The urn has now been taken to Sweden.

"This is tragic for the families, and just as tragic for those who are now handing over the ashes. But they have also found [the British woman's] child, and that mother now has to swap one urn for another," said Karlsson, who apologized for the error.

The mix-up was down to the chaos of the situation immediately following the disaster.

"Bodies were handed over based on the relatives' identifications, and that proved wrong."

Sara Dannborg is one of the founders of the Association for Children Missing in the Tsunami.

"I am surprised that this hasn't happened more often, given the chaos there was after the tsunami, and given that bodies were handed over after visual identification," she said.

Dannborg lost her mother and one-year old daughter Freja in Khao Lak. Freja was identified last August.

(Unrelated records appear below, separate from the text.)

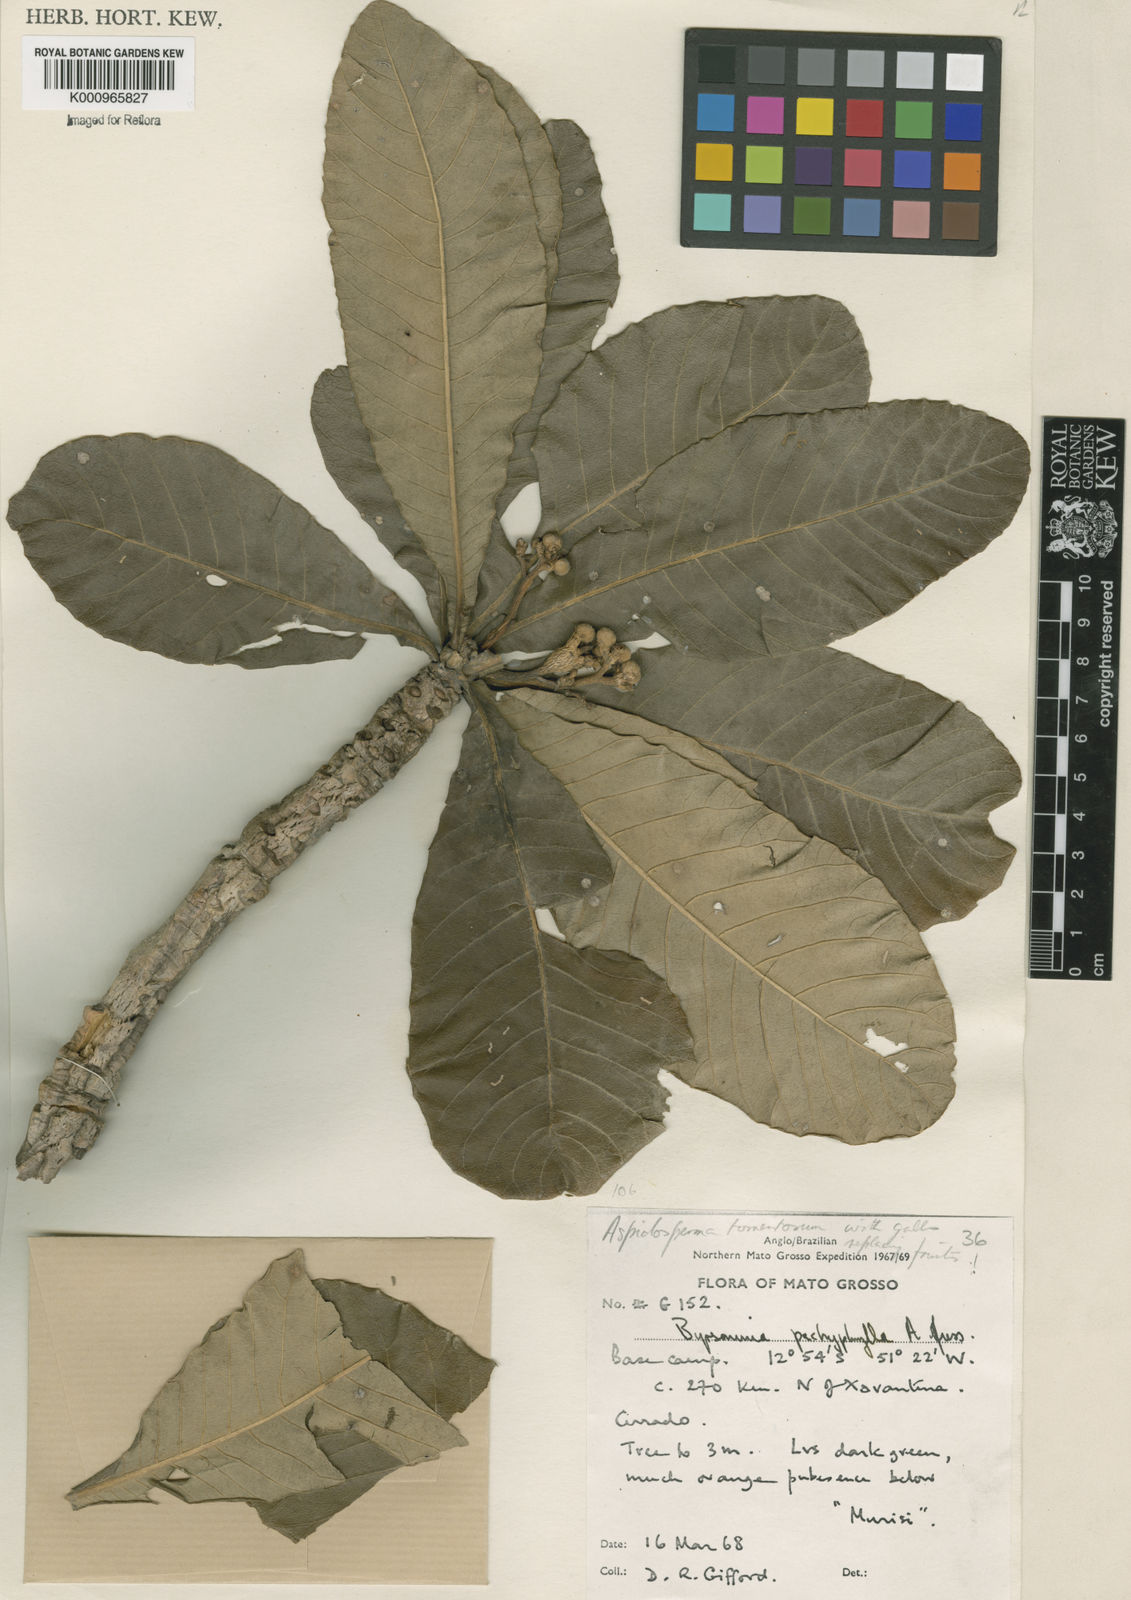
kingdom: Plantae
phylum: Tracheophyta
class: Magnoliopsida
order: Gentianales
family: Apocynaceae
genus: Aspidosperma
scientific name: Aspidosperma tomentosum
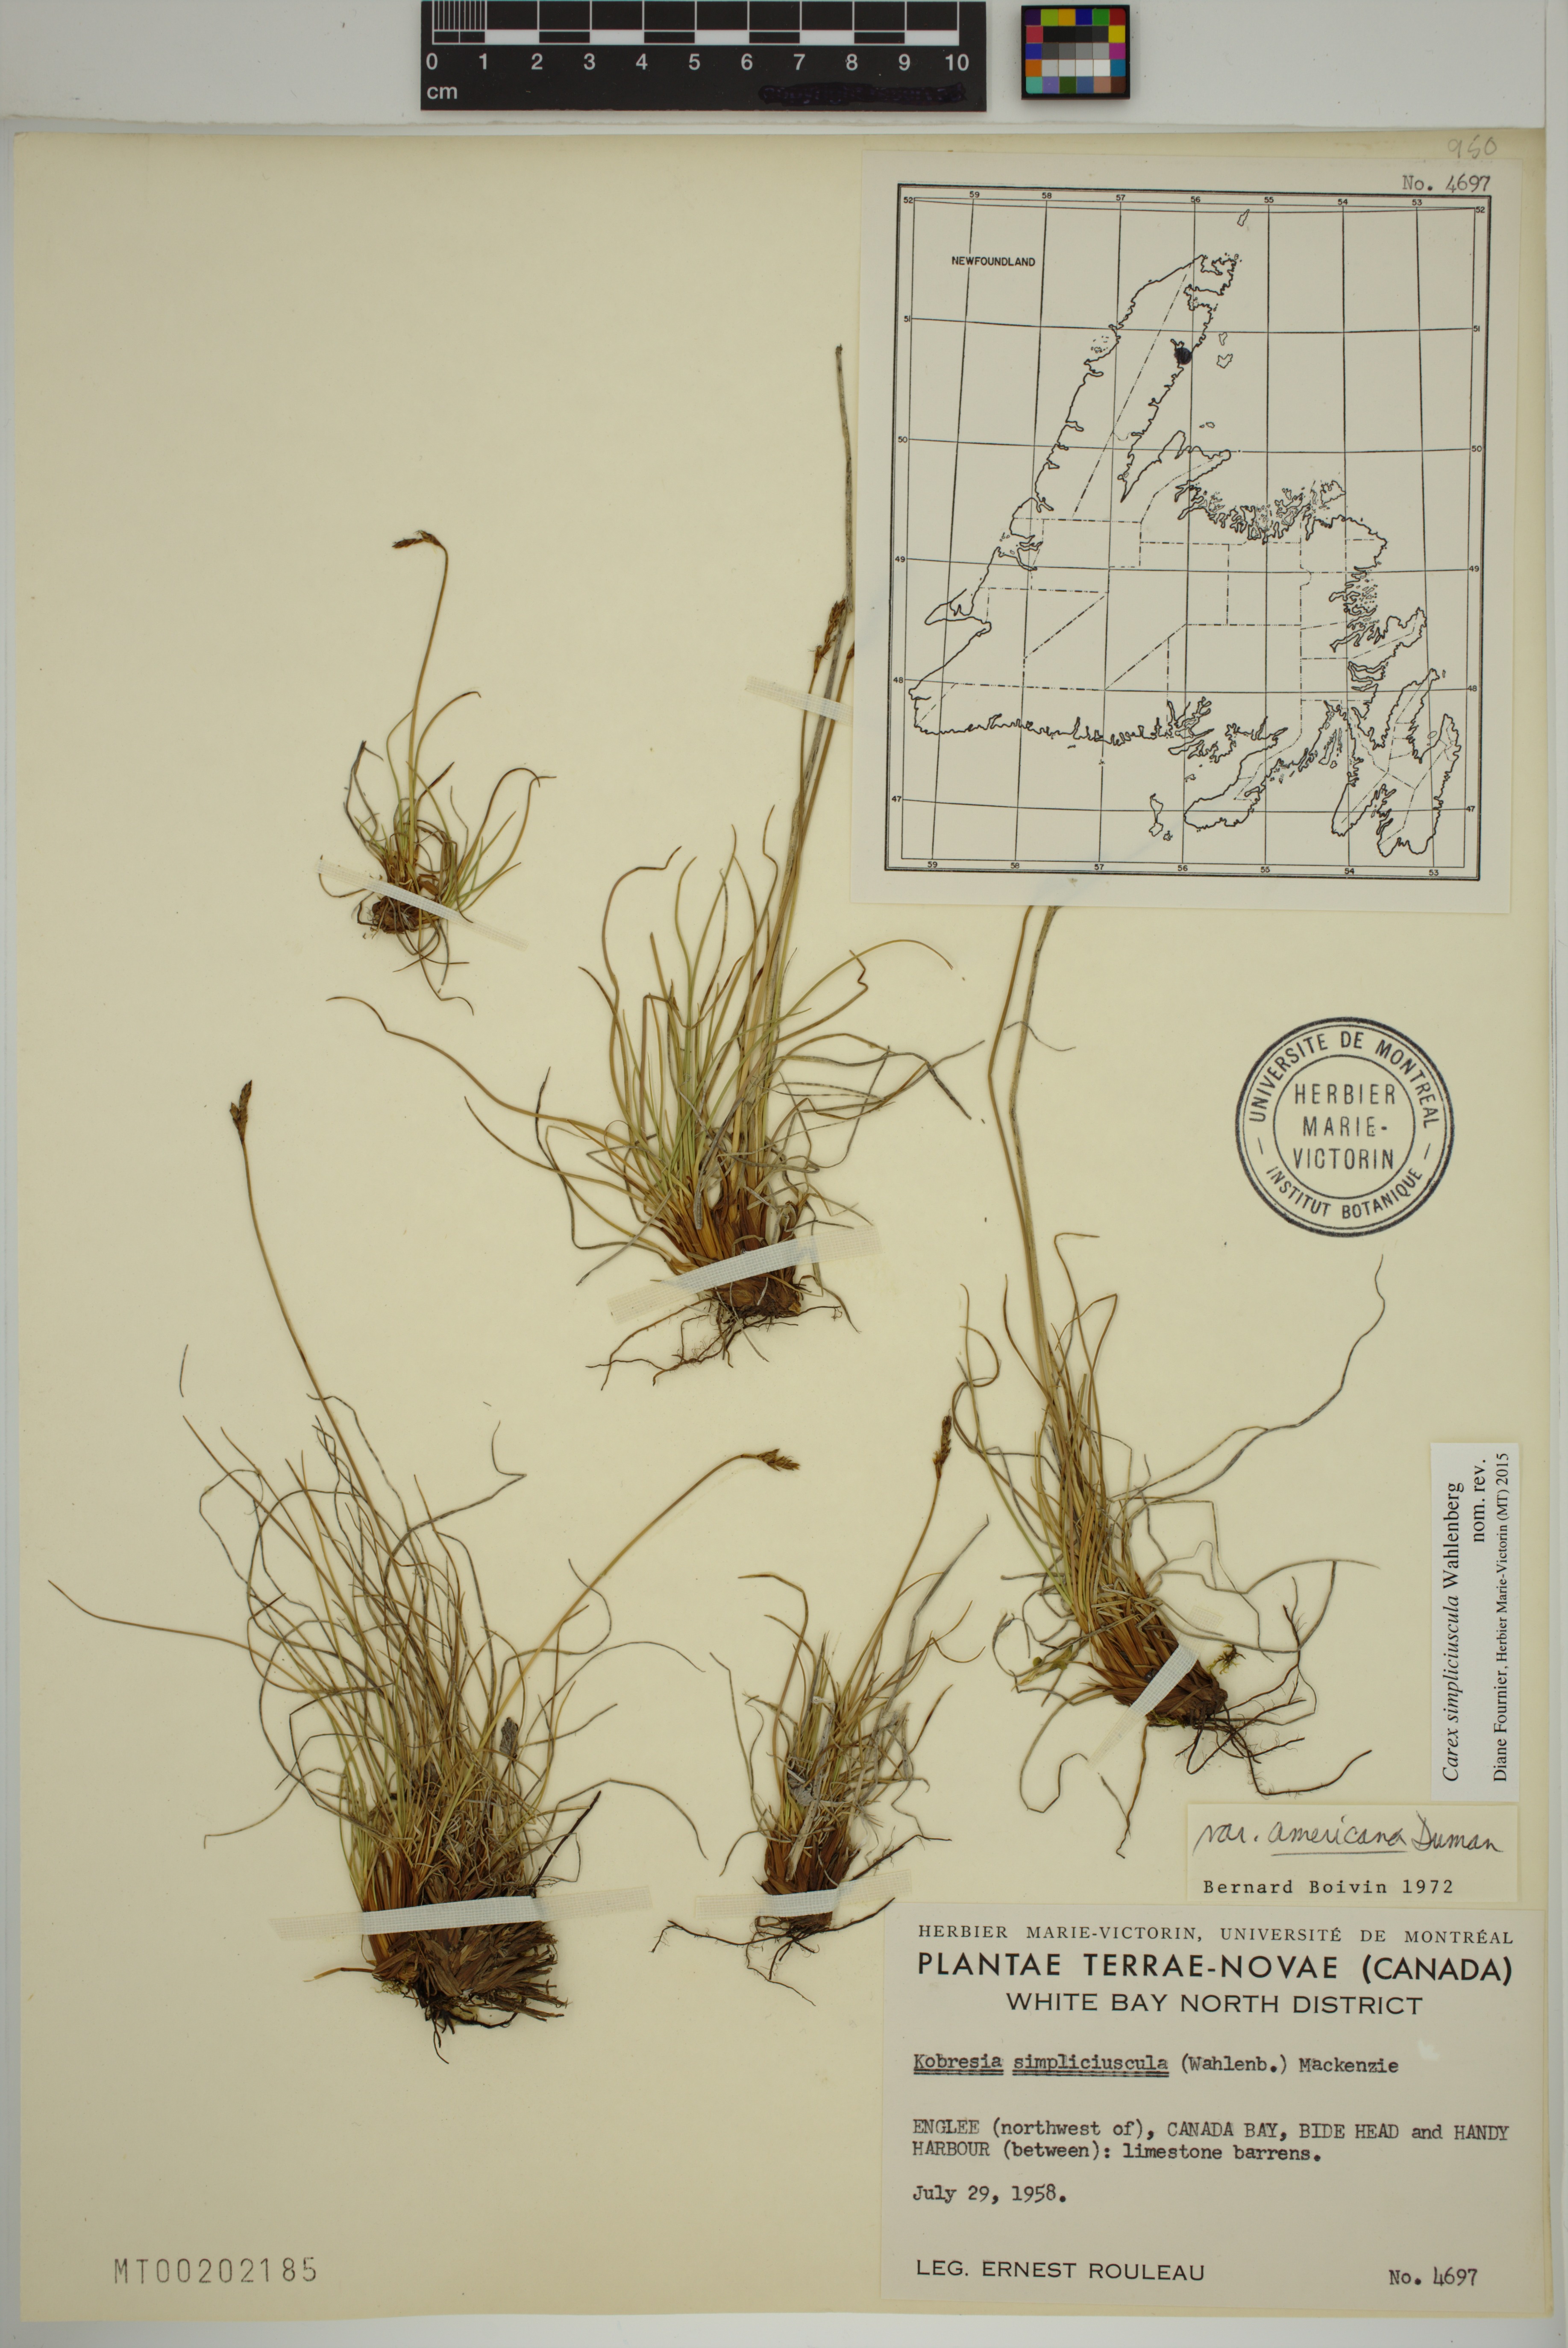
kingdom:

"It was actually very important. When we found out it was nice to know that she would be able to come back to Sweden and that we would be able to bury her in a place that we had chosen. It was also very important to feel that there were no longer any question marks over what happened that day."

The association was started by relatives who felt that information from the Swedish authorities was insufficient.

"But now I believe that we can be sure and satisfied that it is being dealt with well," said Dannborg.

The identification work is now continuing in Bangkok under Thai leadership. Around 600 bodies remain unidentified. Fifteen missing Swedes, including ten children, are still unidentified.

Thai authorities now plan to bury the unidentified victims in metal coffins.

Both the coffins and the gravestones will be fitted with chips to make it possible to identify the bodies if they are identified in the future. A site for the graveyard has been earmarked north of Khao Lak, opposite the current mortuary.

Initial plans were to carry out the burials in May or June. But the Thai authorities have now said that they will be delayed for at least a few months.